La Cour administrative d’appel de Nancy a rendu, le 25 février 2025, une décision relative au droit au séjour des étrangers malades et à la protection de leur vie privée.
Entrée en France en octobre 2017, la requérante a bénéficié de plusieurs autorisations provisoires de séjour justifiées par une pathologie psychiatrique sévère. Le 1er février 2023, l’autorité administrative a refusé le renouvellement de son titre de séjour et l’a obligée à quitter le territoire national. Par un jugement rendu le 29 juin 2023, le tribunal administratif de Strasbourg a rejeté sa demande d’annulation dirigée contre ces décisions.
Le juge d’appel doit déterminer si l’accès effectif aux soins est garanti malgré l’existence d’un système de santé fonctionnel dans l’État de destination. La Cour administrative d’appel de Nancy confirme le rejet de la requête en soulignant que la continuité thérapeutique ne constitue pas un droit au maintien sur le territoire. L’analyse portera d’abord sur l’exigence de soins médicaux (I), avant d’examiner l’appréciation des liens familiaux et de l’intégration (II).

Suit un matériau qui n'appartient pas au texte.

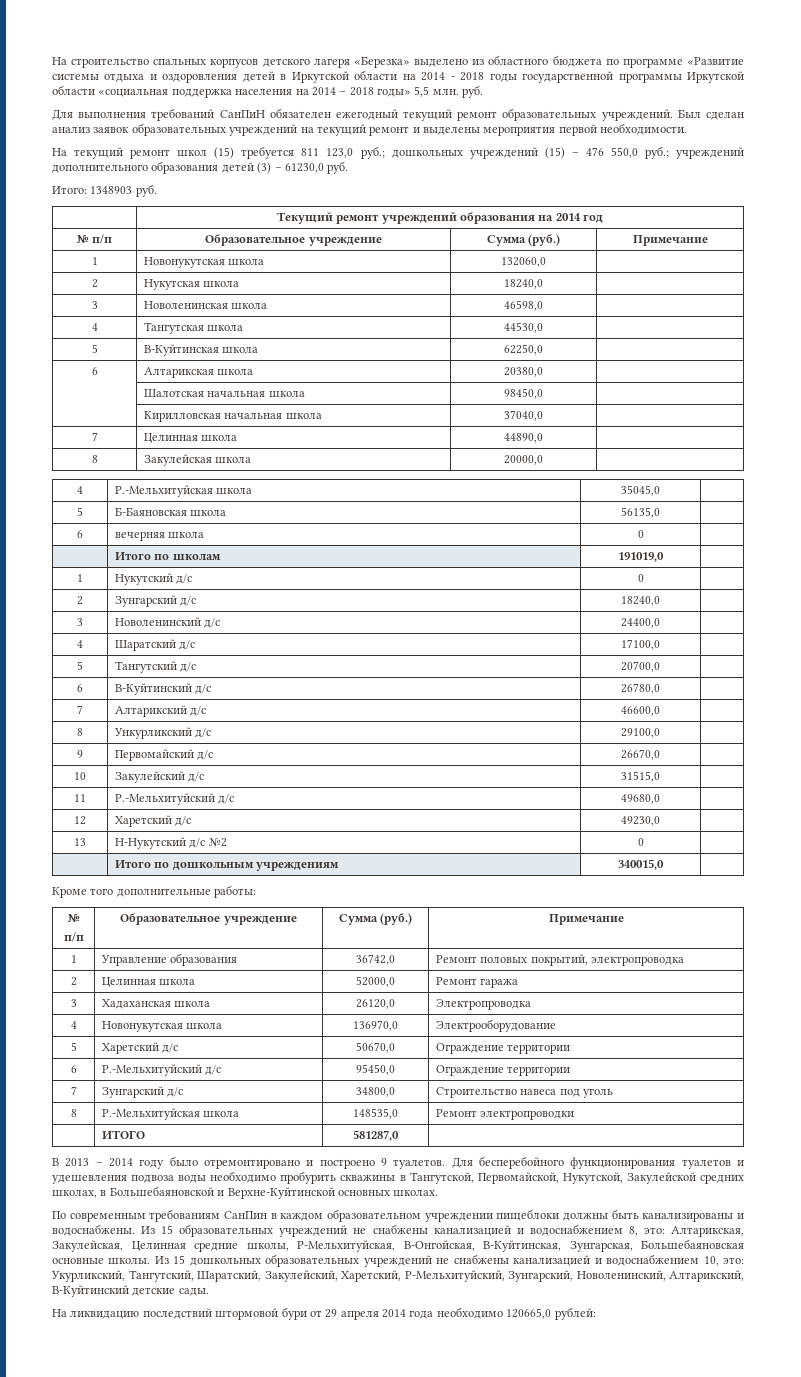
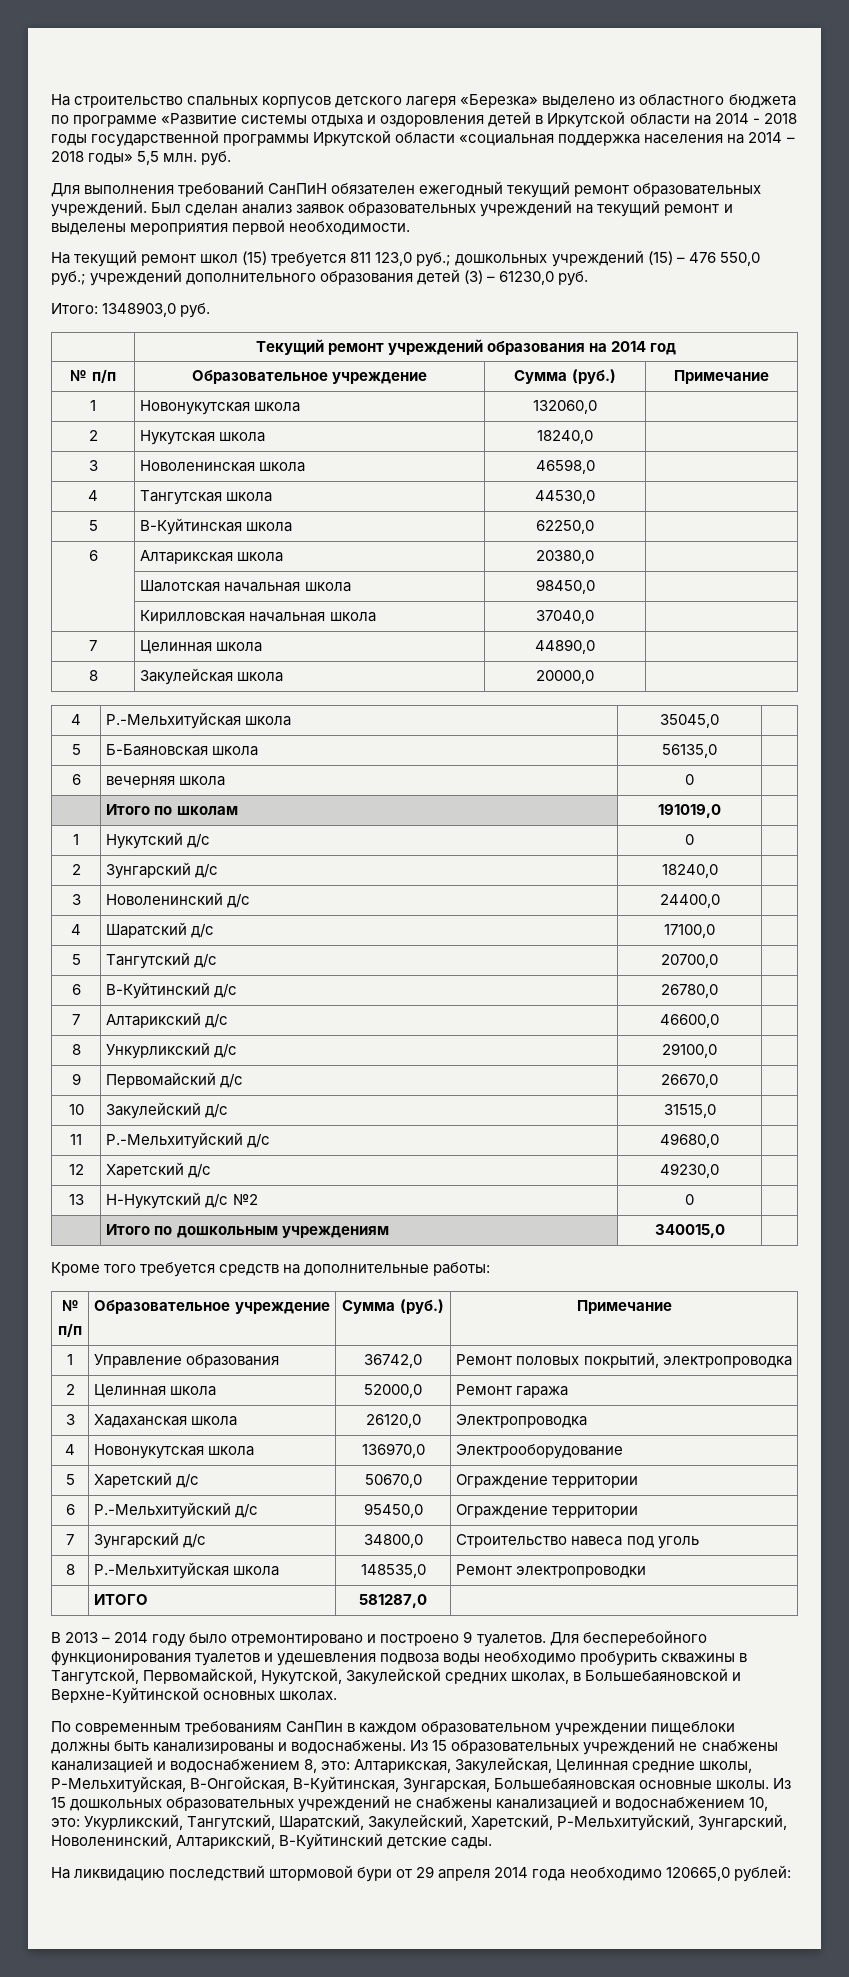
[90,186,133,194] 1348903 -> [102,302,177,317] 1348903,0
(114, 891) none -> [140,1262,301,1277] требуется средств на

I. L’articulation rigoureuse entre l’exigence de soins et la disponibilité des traitements locaux
L’examen de la légalité du refus de séjour repose sur l’évaluation médicale transmise par l’Office français de l’immigration et de l’intégration (A), ainsi que sur la preuve de l’accès effectif aux soins (B).
A. L’appréciation de l’état de santé par l’autorité administrative
L’autorité administrative statue au vu d’un avis émis par un collège de médecins précisant la gravité de la pathologie et l’offre de soins disponible. La Cour administrative d’appel de Nancy relève que si « l’état de santé de la requérante nécessitait une prise en charge dont l’éventuel défaut était susceptible d’entraîner des conséquences d’une exceptionnelle gravité », le traitement approprié existe. La juridiction rappelle ainsi que la protection juridique n’est accordée que si l’étranger ne peut pas bénéficier effectivement d’un traitement dans son pays. Le juge administratif exerce un contrôle normal sur la nature et la gravité des risques encourus en cas de retour forcé vers l’État d’origine.
B. La charge de la preuve de l’absence de traitement approprié
L’intéressée invoque l’existence d’un suivi thérapeutique de qualité en France pour contester son éloignement vers la Bosnie-Herzégovine. La Cour administrative d’appel de Nancy écarte cet argument en soulignant que la requérante « ne démontre pas plus qu’il n’existerait pas de service de suivi psychiatrique » dans son pays. Le juge administratif refuse de consacrer un droit à l’équivalence des soins entre la France et le pays d’origine du ressortissant étranger. Cette position impose au demandeur de prouver que des circonstances exceptionnelles l’empêcheraient d’accéder effectivement aux structures médicales locales. Cette rigueur dans l’appréciation médicale se double d’une analyse exigeante de la situation personnelle de la requérante.
II. La conciliation délicate entre l’état de santé et la préservation de la vie privée et familiale
La validité du refus de séjour dépend également de l’intensité des liens familiaux (A), dont la légalité conditionne celle des mesures d’éloignement (B).
A. Une intégration territoriale jugée insuffisante au regard de la situation familiale
La requérante invoque sa vie familiale pour contester le refus de titre de séjour, mettant en avant la scolarisation de ses enfants. Le juge administratif observe cependant que le mari séjourne irrégulièrement et que l’unité de la famille peut se reconstituer hors de France. La Cour administrative d’appel de Nancy précise que « le fait qu’elle ne soit pas autorisée à résider en France n’empêche pas ses enfants d’y poursuivre leur scolarité ». L’absence d’intégration professionnelle et le maintien d’attaches dans le pays d’origine font obstacle à la reconnaissance d’une erreur manifeste d’appréciation. La protection de la vie privée et familiale ne saurait ainsi pallier les insuffisances du dossier médical pour obtenir un droit au séjour.
B. La portée limitée de la protection contre les mesures d’éloignement
L’obligation de quitter le territoire français est contestée par voie d’exception d’illégalité du refus de séjour, mais cet argument échoue logiquement. La Cour administrative d’appel de Nancy confirme que l’état de santé ne fait pas obstacle à l’éloignement dès lors qu’un traitement est accessible. La décision fixant le pays de destination est également validée, car la requérante n’établit pas de risques personnels en cas de retour. Le juge refuse de sanctionner l’autorité administrative, estimant qu’elle a procédé à un examen réel et complet de la situation de l’intéressée. Cette jurisprudence illustre la volonté de maintenir un équilibre entre le respect des droits fondamentaux et la maîtrise des flux migratoires.